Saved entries
§ §
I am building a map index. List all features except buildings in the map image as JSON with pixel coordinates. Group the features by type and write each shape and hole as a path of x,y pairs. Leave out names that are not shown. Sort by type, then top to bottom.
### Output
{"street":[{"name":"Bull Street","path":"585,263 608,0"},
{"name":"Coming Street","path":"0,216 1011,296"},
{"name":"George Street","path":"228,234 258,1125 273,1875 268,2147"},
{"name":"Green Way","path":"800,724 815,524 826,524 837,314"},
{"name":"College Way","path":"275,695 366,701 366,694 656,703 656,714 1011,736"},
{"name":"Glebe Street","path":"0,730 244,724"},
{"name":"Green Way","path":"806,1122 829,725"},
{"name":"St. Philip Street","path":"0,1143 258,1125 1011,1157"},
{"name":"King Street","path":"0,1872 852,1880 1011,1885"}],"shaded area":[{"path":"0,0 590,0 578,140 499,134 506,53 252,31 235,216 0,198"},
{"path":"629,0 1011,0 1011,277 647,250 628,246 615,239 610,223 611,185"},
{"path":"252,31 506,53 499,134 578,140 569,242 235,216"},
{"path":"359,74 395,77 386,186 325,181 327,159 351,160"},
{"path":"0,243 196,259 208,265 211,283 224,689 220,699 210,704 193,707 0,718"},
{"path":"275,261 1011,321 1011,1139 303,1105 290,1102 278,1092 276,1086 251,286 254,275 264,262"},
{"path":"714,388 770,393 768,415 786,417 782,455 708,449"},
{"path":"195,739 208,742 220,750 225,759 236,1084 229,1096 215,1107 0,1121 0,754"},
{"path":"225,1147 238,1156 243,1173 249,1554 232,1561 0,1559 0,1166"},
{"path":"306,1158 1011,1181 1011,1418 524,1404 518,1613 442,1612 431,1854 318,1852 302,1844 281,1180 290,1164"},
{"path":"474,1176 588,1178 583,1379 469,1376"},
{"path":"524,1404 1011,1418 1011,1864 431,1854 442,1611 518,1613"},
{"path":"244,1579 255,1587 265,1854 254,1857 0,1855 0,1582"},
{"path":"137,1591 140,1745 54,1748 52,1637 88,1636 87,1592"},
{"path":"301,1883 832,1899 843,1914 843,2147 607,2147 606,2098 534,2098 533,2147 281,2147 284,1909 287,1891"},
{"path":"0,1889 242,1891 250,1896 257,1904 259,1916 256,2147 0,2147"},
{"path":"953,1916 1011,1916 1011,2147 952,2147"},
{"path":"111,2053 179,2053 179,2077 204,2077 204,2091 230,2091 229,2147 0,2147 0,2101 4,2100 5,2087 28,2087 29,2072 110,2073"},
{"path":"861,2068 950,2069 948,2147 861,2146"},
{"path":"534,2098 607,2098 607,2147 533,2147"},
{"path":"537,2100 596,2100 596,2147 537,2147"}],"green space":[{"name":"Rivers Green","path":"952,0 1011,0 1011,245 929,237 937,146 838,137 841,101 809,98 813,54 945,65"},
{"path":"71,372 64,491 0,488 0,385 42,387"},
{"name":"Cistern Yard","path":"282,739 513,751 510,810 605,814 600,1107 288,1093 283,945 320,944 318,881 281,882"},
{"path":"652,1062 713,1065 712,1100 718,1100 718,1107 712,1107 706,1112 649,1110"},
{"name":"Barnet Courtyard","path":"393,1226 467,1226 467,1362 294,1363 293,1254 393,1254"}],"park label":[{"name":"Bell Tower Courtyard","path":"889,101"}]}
§ §
Within the data above, pick out all lines holding the word "Green".

{"name":"Green Way","path":"800,724 815,524 826,524 837,314"},
{"name":"Green Way","path":"806,1122 829,725"},
{"path":"537,2100 596,2100 596,2147 537,2147"}],"green space":[{"name":"Rivers Green","path":"952,0 1011,0 1011,245 929,237 937,146 838,137 841,101 809,98 813,54 945,65"},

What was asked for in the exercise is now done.